---------- TRECHO SELECIONADO

Gisele Dhein, em evento promovido pelo IHU, traz sua experiência sobre os cuidados com atingidos pelas enchentes a partir da cheia no Vale do Taquari
Segundo dados do Banco Central, a enchente de setembro no Vale do Taquari já repercute sobre o produto interno bruto (PIB) do Rio Grande do Sul. O Índice de Atividade Econômica, considerado uma prévia do PIB, registrou queda de 1,2% na comparação com agosto de 2023. Em relação a setembro de 2022 a queda é de 5,2%. Vale ressaltar que os números foram apurados ainda antes das enchentes de novembro, que também atingiram fortemente o Vale do Caí e região metropolitana de Porto Alegre.
No entanto, estes números não representam nada para aquelas pessoas que tiveram as casas tomadas pelas águas. Se em setembro a cheia do Rio Taquari veio como uma enxurrada, em novembro ela veio lentamente, como que se torturasse as pessoas bem devagar, ao rememorar um pesadelo já vivido. Em cidades como Muçum e Roca Sales, ver a água entrando em casa era o pior dos cenários que se poderia imaginar. Muitas daquelas pessoas nem sequer haviam curado as feridas que foram abertas deste a perda de amigos e parentes até a destruição de tudo o que conseguiram construir até então. A imagem das pessoas vagando pela cidade atônitas dias depois da enxurrada de setembro é emblemática e revela o quanto tragédia como estas impactam a saúde física e mental das pessoas.

--------------------

■ **TAREFA CURTA A**: Transcreva literalmente o trecho do texto sobre as enchentes no Vale do Taquari entre "No entanto, estes" e "mental das pessoas.", inclusive.

---------- DADOS FORNECIDOS

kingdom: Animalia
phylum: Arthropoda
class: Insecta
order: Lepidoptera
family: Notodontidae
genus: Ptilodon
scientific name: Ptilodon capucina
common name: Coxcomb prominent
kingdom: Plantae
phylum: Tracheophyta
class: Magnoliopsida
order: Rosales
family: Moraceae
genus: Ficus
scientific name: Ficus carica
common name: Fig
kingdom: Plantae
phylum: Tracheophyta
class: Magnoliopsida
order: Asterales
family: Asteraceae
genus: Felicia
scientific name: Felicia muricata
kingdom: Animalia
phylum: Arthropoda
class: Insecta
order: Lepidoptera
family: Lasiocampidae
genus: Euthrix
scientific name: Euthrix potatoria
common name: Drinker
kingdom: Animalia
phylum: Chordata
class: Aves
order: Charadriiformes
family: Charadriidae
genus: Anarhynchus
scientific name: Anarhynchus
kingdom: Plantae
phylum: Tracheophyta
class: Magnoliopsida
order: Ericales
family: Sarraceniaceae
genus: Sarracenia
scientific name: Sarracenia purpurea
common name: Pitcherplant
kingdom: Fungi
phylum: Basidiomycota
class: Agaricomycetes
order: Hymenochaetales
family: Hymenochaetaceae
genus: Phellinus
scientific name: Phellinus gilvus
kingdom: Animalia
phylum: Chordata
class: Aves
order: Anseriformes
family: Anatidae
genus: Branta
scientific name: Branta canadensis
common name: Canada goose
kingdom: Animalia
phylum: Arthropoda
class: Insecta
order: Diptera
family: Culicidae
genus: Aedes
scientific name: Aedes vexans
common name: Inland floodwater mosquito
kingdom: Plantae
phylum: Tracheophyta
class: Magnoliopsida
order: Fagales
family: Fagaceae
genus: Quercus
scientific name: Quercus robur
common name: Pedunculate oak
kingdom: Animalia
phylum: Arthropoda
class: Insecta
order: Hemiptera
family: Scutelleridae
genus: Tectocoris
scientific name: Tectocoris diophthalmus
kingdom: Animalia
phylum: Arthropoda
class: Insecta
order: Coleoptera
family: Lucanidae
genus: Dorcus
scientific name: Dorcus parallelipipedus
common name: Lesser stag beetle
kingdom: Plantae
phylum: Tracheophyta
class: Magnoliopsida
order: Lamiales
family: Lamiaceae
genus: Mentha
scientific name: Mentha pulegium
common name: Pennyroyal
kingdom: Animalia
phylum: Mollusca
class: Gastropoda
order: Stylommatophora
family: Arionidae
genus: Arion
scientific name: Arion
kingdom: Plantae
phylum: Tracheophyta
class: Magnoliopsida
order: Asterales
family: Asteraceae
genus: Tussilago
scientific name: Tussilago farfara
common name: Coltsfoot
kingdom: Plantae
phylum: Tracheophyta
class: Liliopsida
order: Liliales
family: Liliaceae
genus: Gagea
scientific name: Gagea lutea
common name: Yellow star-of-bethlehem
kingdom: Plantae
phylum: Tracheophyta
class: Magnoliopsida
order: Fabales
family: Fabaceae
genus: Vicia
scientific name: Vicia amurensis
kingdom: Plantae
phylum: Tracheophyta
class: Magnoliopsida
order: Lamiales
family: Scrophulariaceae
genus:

--------------------

■ **TAREFA CURTA B**: Por favor, converta em tabela Markdown somente as linhas dos registros entre a que contém "phylum: Mollusca" e a que contém "order: Fabales", inclusive, sem as linhas em branco. Use as colunas Número e Linha do registro.

■ **RESPOSTA COMPLETA A**:
No entanto, estes números não representam nada para aquelas pessoas que tiveram as casas tomadas pelas águas. Se em setembro a cheia do Rio Taquari veio como uma enxurrada, em novembro ela veio lentamente, como que se torturasse as pessoas bem devagar, ao rememorar um pesadelo já vivido. Em cidades como Muçum e Roca Sales, ver a água entrando em casa era o pior dos cenários que se poderia imaginar. Muitas daquelas pessoas nem sequer haviam curado as feridas que foram abertas deste a perda de amigos e parentes até a destruição de tudo o que conseguiram construir até então. A imagem das pessoas vagando pela cidade atônitas dias depois da enxurrada de setembro é emblemática e revela o quanto tragédia como estas impactam a saúde física e mental das pessoas.

■ **RESPOSTA COMPLETA B**:
| Número | Linha do registro |
|---|---|
| 1 | phylum: Mollusca |
| 2 | class: Gastropoda |
| 3 | order: Stylommatophora |
| 4 | family: Arionidae |
| 5 | genus: Arion |
| 6 | scientific name: Arion |
| 7 | kingdom: Plantae |
| 8 | phylum: Tracheophyta |
| 9 | class: Magnoliopsida |
| 10 | order: Asterales |
| 11 | family: Asteraceae |
| 12 | genus: Tussilago |
| 13 | scientific name: Tussilago farfara |
| 14 | common name: Coltsfoot |
| 15 | kingdom: Plantae |
| 16 | phylum: Tracheophyta |
| 17 | class: Liliopsida |
| 18 | order: Liliales |
| 19 | family: Liliaceae |
| 20 | genus: Gagea |
| 21 | scientific name: Gagea lutea |
| 22 | common name: Yellow star-of-bethlehem |
| 23 | kingdom: Plantae |
| 24 | phylum: Tracheophyta |
| 25 | class: Magnoliopsida |
| 26 | order: Fabales |